At present, the state creates a two-tier system for a recognized party’s governance. If a party can claim at least 30 percent of the state’s registrants, it must elect to the governing state central committee one male and female member for each House district, or 210 total. Otherwise, it can set up the composition of the SCC however it likes (except that if it is the party of the governor, he or his designee has a seat).
The change to the law that released all but Democrats out of this straitjacket came over three decades ago, when Democrats held a solid majority of registrants and Republicans not many. Two decades ago, the GOP only claimed 22 percent, but now have 31 percent.
Back then, Democrats nationwide had a spate of mandating parity by sex in elected party governance. That’s not necessarily a bad thing; in fact, Republicans do it for appointive national committee members.

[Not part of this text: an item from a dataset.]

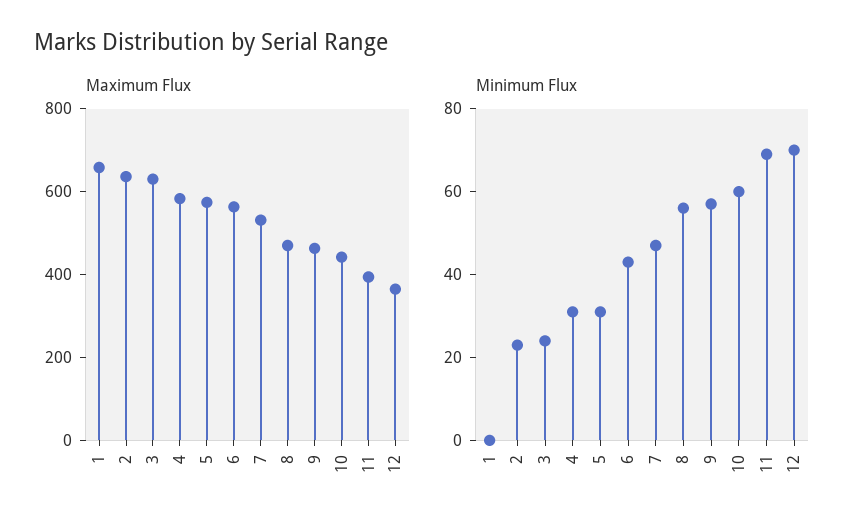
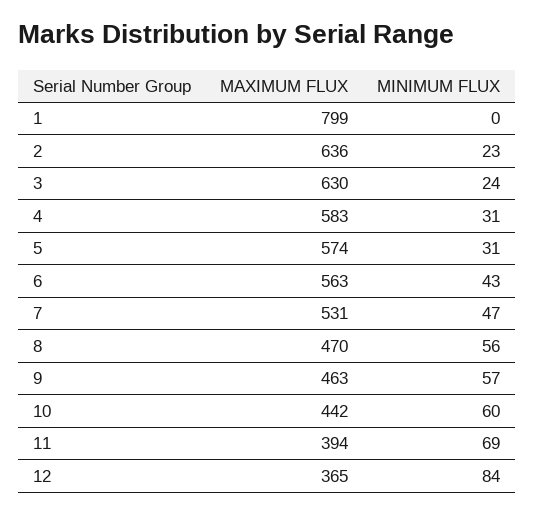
Maximum Flux, 1: 650 -> 799
Minimum Flux, 12: 70 -> 84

But Louisiana Republicans chose another method at the state level. They elected using state senate districts as the basic unit, and from each would elect proportionally to Republican candidate support in elections, leaving some districts with as few as 2 and as many as 11 to total 230. No requirements exist for parity by sex or anything else.

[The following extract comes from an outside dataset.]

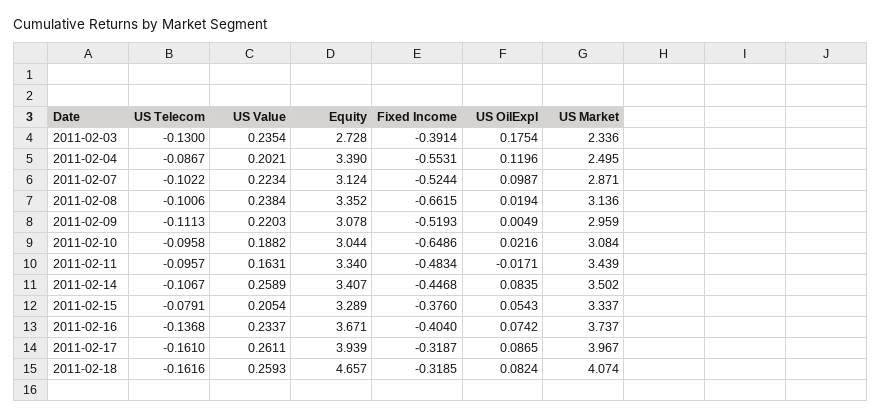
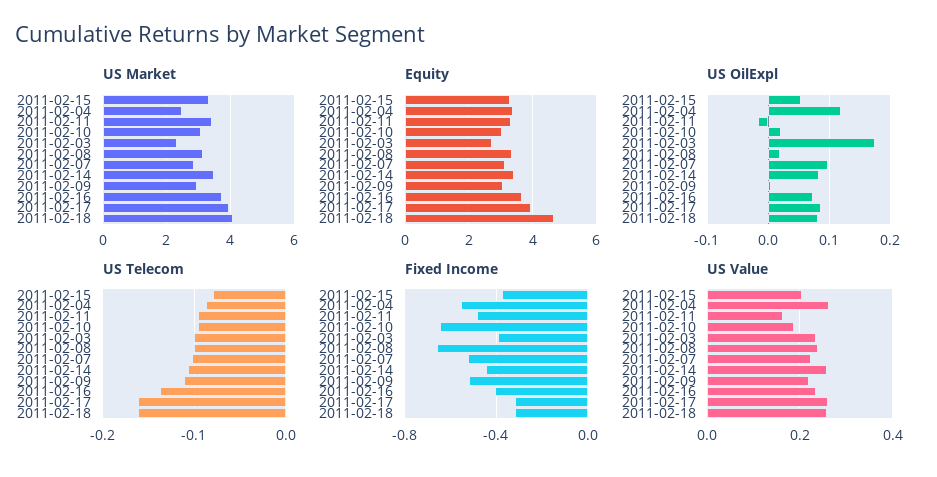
US Telecom, 2011-02-03: -0.13 -> -0.1
US Value, 2011-02-04: 0.2021 -> 0.26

Because state law would require the party to mold itself into the same model followed by Democrats, Republican leaders sued, and they have a case, as it has happened before. In 1996, the party successfully invalidated a Louisiana statute that set the divide at only 25 percent and dictated number of representatives per House district by number of registrants. The state Supreme Court correctly noted that U.S. Supreme Court jurisdiction allowed state intervention into party governance only when it had a compelling interest, and none was present then, or now.
In the upcoming regular session, legislators simply should excise any reference to setting a number of seats on an SCC and the districting by which they win election (the Court has ruled that a state may specify that counties could appoint the same number of delegates to the SCC, but in that case state law also empowered the state party convention as the ultimate governing authority, a feature absent in Louisiana law). With the court case having discouraged GOP Sec. of State Kyle Ardoin from qualifying his party’s candidates for these offices earlier this month in time for the presidential preference primaries this spring, the Republicans could qualify and elect their candidates in the fall election cycle after the legal change.

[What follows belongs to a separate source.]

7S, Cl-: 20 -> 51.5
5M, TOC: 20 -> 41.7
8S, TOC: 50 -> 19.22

At the same time, given this new freedom, parties shouldn’t go overboard. Democrats seem happy with their arrangement, but the current system leaves too many vacancies (one tenth this year) in part because of the parity requirement. They should eliminate that. And Republicans historically have suffered the same indifference because of the large number of seats; perhaps they should revert to the situation a quarter-century ago before the law passed that they challenged where they sent one per House district and then added 64 bonus seats on the basis of registered Republicans in the district (0 to 4 extra).
Particularly in the case of Democrats, it might be fashionable to follow ideology with its attempt to create faux equal representation with its parity requirement. But the real injury comes when a governance structure is unwieldy enough that its districting creates seats no one wants to contest, robbing registrants of their ability to elect their own representatives. With a state political culture that has made Louisiana parties the country’s weakest and least relevant, they don’t need to shoot themselves in their own feet.
The GOP-majority legislature should change the law this spring to let parties do what they want in stocking their SCCs. That’s what its party wants, and it could help the party of their adversaries become more relevant as part of that.